Recorded data START

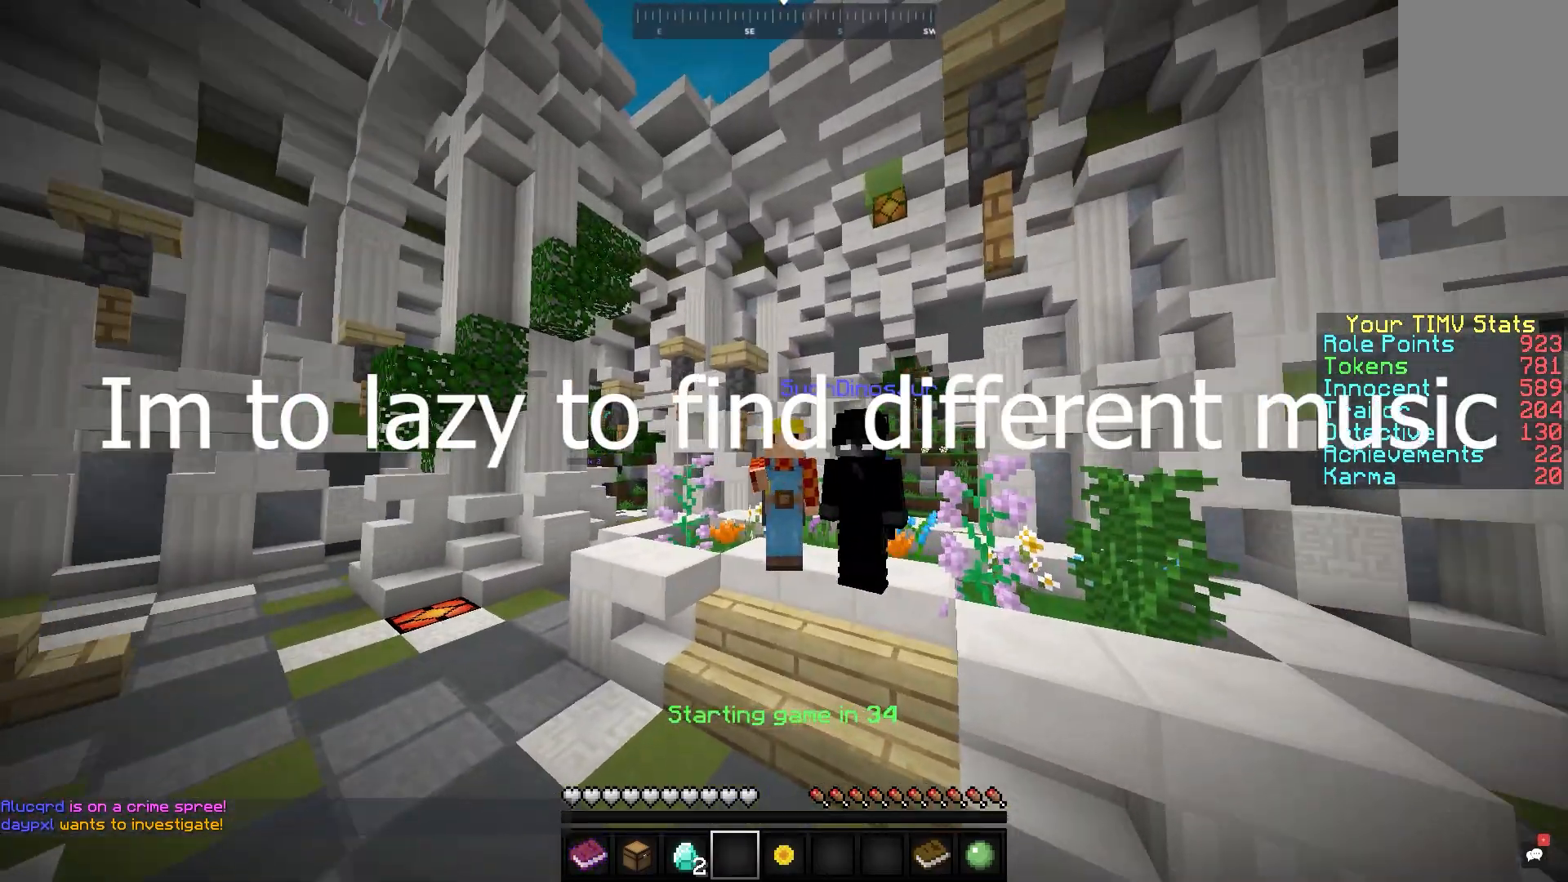
{"keys": [], "mouse": ["left"], "events": [[50, "mouse_left", "up"], [83, "mouse_left", "down"], [400, "mouse_left", "up"], [433, "mouse_left", "down"]]}
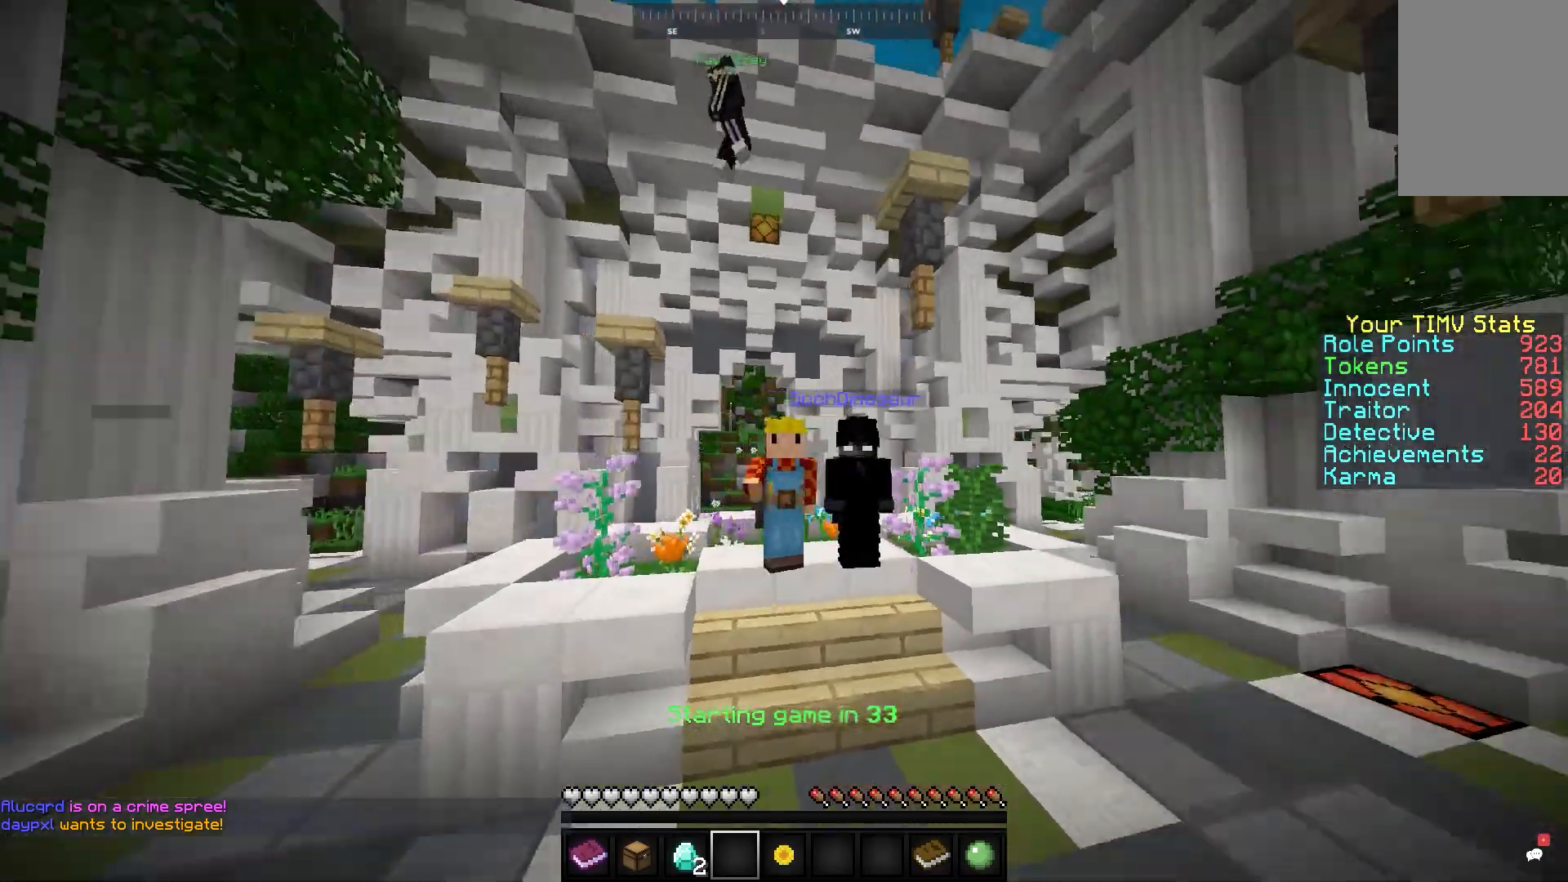
{"keys": [], "mouse": ["left"], "events": [[100, "mouse_left", "up"], [133, "mouse_left", "down"], [450, "mouse_left", "up"], [483, "mouse_left", "down"]]}
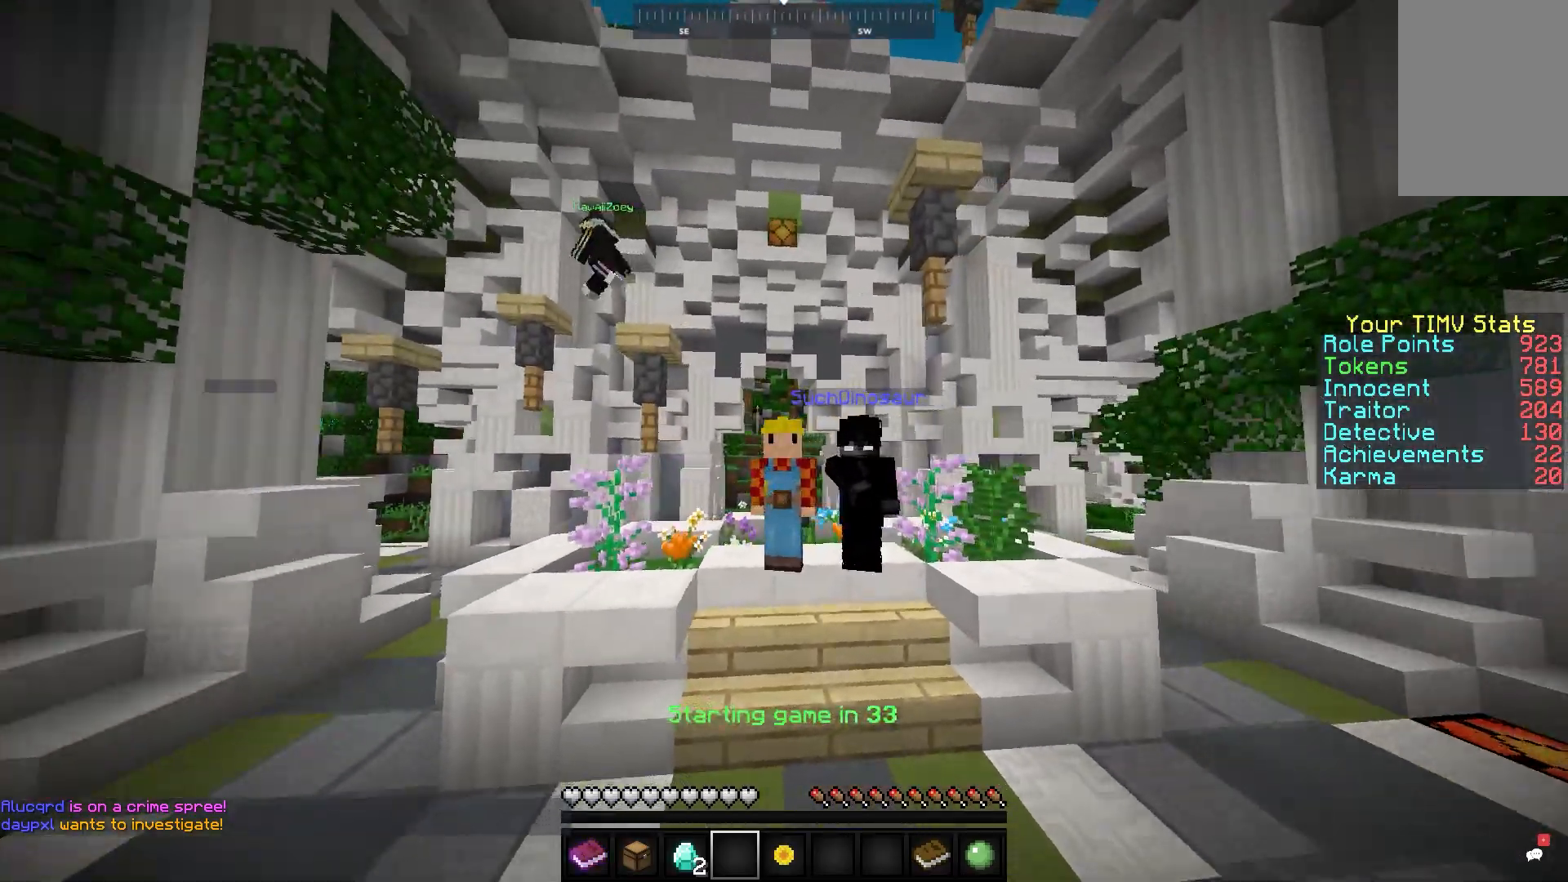
{"keys": [], "mouse": ["left"], "events": [[450, "mouse_left", "up"], [483, "mouse_left", "down"]]}
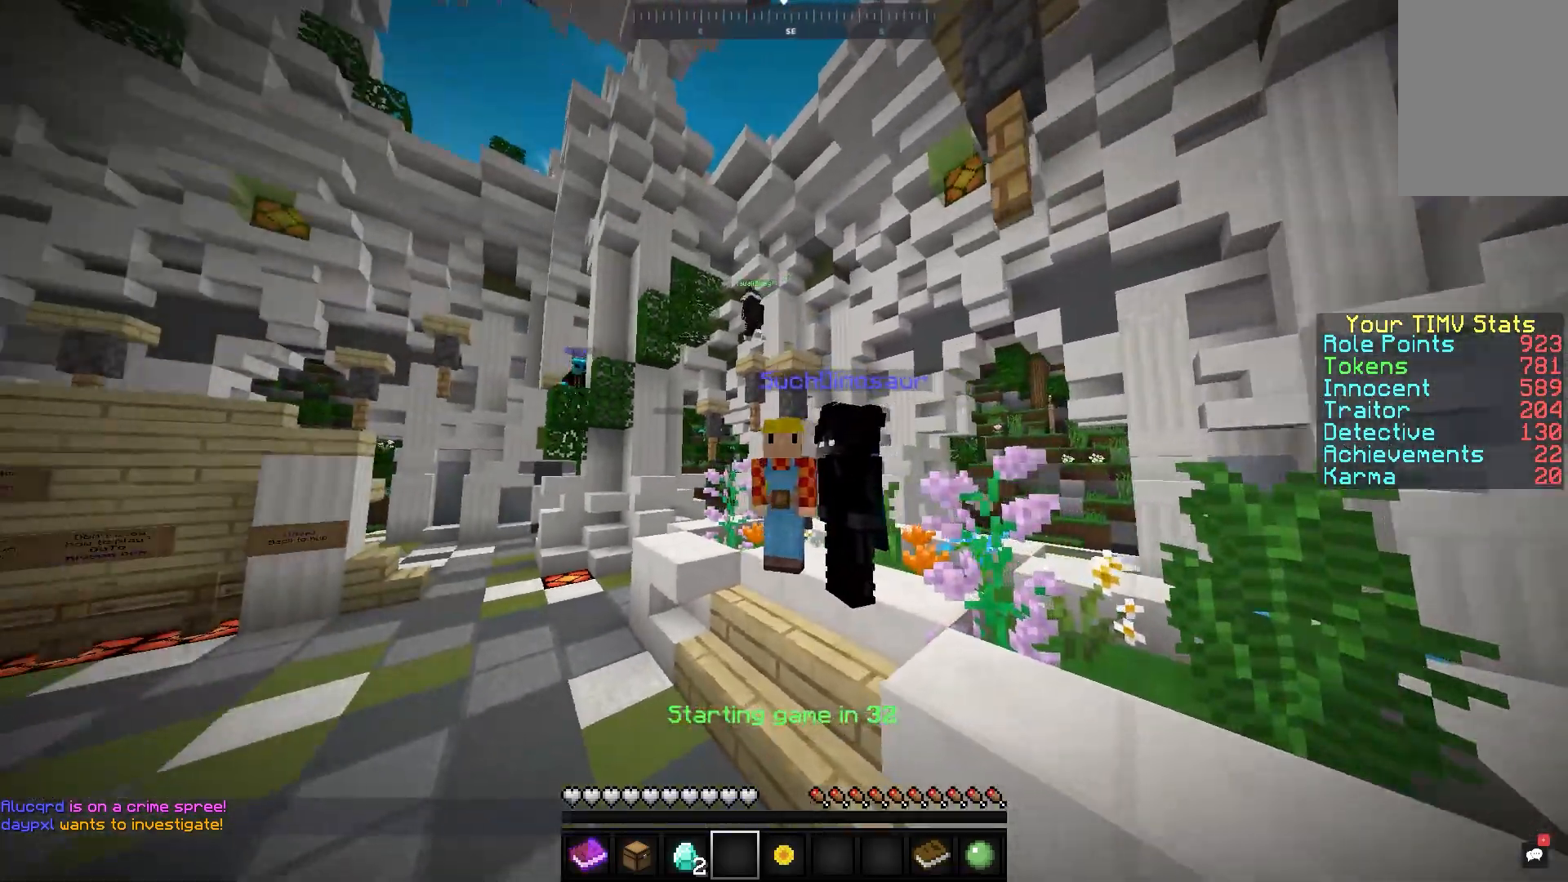
{"keys": [], "mouse": [], "events": [[300, "mouse_left", "up"]]}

Recorded data END

*Assignment*:
Without including any pictures, reproduce the data exactly.

*Task answer*:
{"keys": [], "mouse": ["left"], "events": [[50, "mouse_left", "up"], [83, "mouse_left", "down"], [400, "mouse_left", "up"], [433, "mouse_left", "down"]]}
{"keys": [], "mouse": ["left"], "events": [[100, "mouse_left", "up"], [133, "mouse_left", "down"], [450, "mouse_left", "up"], [483, "mouse_left", "down"]]}
{"keys": [], "mouse": ["left"], "events": [[450, "mouse_left", "up"], [483, "mouse_left", "down"]]}
{"keys": [], "mouse": [], "events": [[300, "mouse_left", "up"]]}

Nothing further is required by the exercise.